Blessings from your nano-influencer!


For the Ragtag Daily Prompt: influencer.

I took the photograph at the start of the Swinging by the Sound dance weekend.

Here is a fabulous video of a Shag Dance warm up and then couple dancing. Wow!

8 thoughts on “Nano-influencer

  1. “Hi. My name is Martha and I love dogs.” I’ve realized recently that living with dogs has been the great achievement of my life and realization of a childhood dream.
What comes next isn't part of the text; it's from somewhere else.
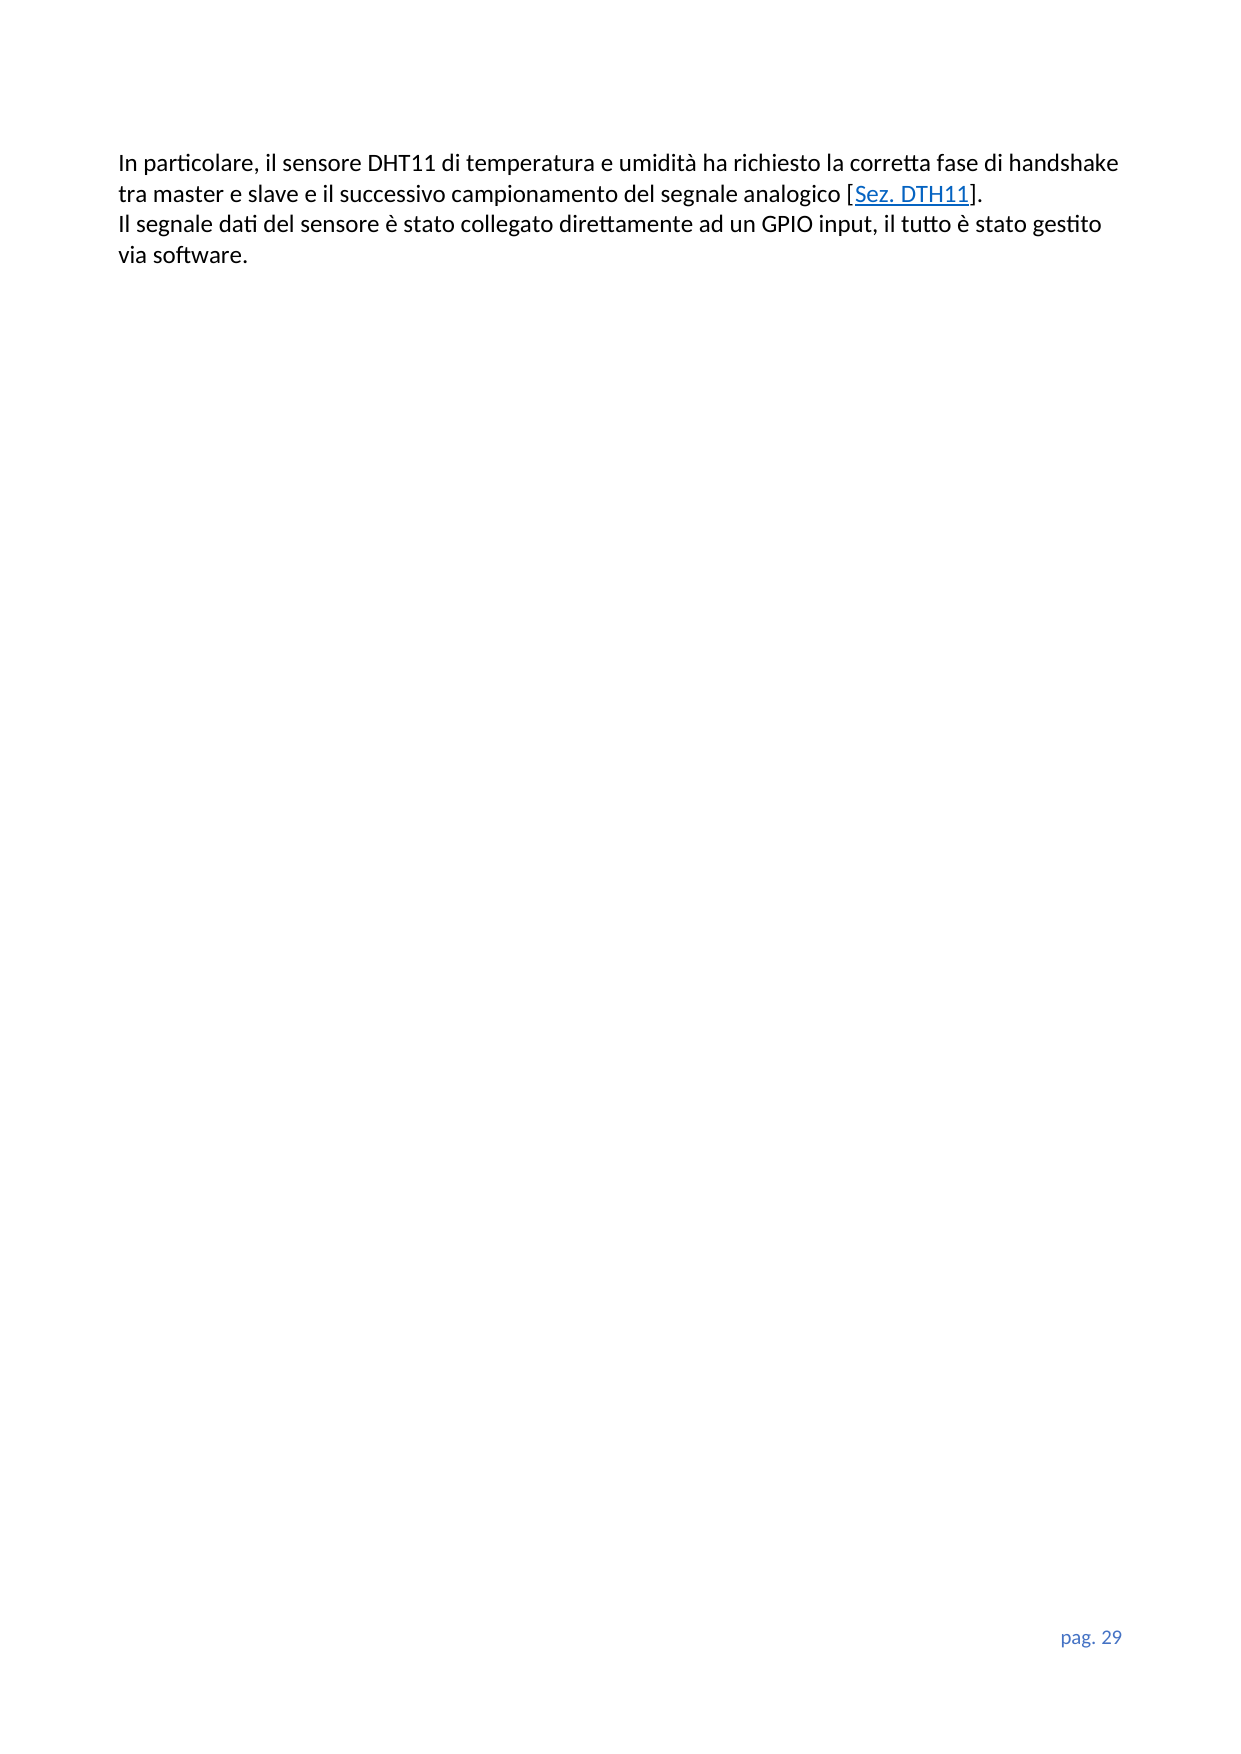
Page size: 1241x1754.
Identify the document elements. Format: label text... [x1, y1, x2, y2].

    All the other stuff I’ve been and done and am and do? Pretty irrelevant except to me. I think of that line in Electric Horseman when Sonny Steele is arguing with the corporate head and says, “Sir, I used to Rodeo and I was good.” The corporate head says, “That’s irrelevant.” Sonny says, “To who?”

    Pretty good summary.

  2. If you’re going to call yourself an “influencer”, I’ll have to deny being influenced by you in any way. ;) That it is one of the worst titles I can think of. I’m about to let my license expire. I will now be an ex- again, with my third different license expiring.

    • drkottaway says:

      Well, I don’t have the advertising turned on my blog, so it’s sort of moot. I have been approached by email about “writing a post for your blog”. When I go look at their blog, it often has articles with no attribution and no explanation of what the article is based on. I ask them what science references they will use and what their science background is. To date none of them have replied.

    • drkottaway says:

      Maybe I could be an “uninfluencer”. Heh.

  3. curioussteph says:

    A conundrum for sure, explaining oneself in a sentence. The nano version. You just renewed your license, and I decided to let mine expire. Different places.

    • drkottaway says:

      I am still working a little. We’ll see. DEA comes up next year, I think. Money money money.

  4. Lou Carreras says:

    Not all of us have one sentence blurbs that easily tell people who we are. Some of us require paragraphs.

    • drkottaway says:

      I had someone ask me recently “Is your house paid off?” I respond, “What business is that of yours!” Another woman applauded, heh.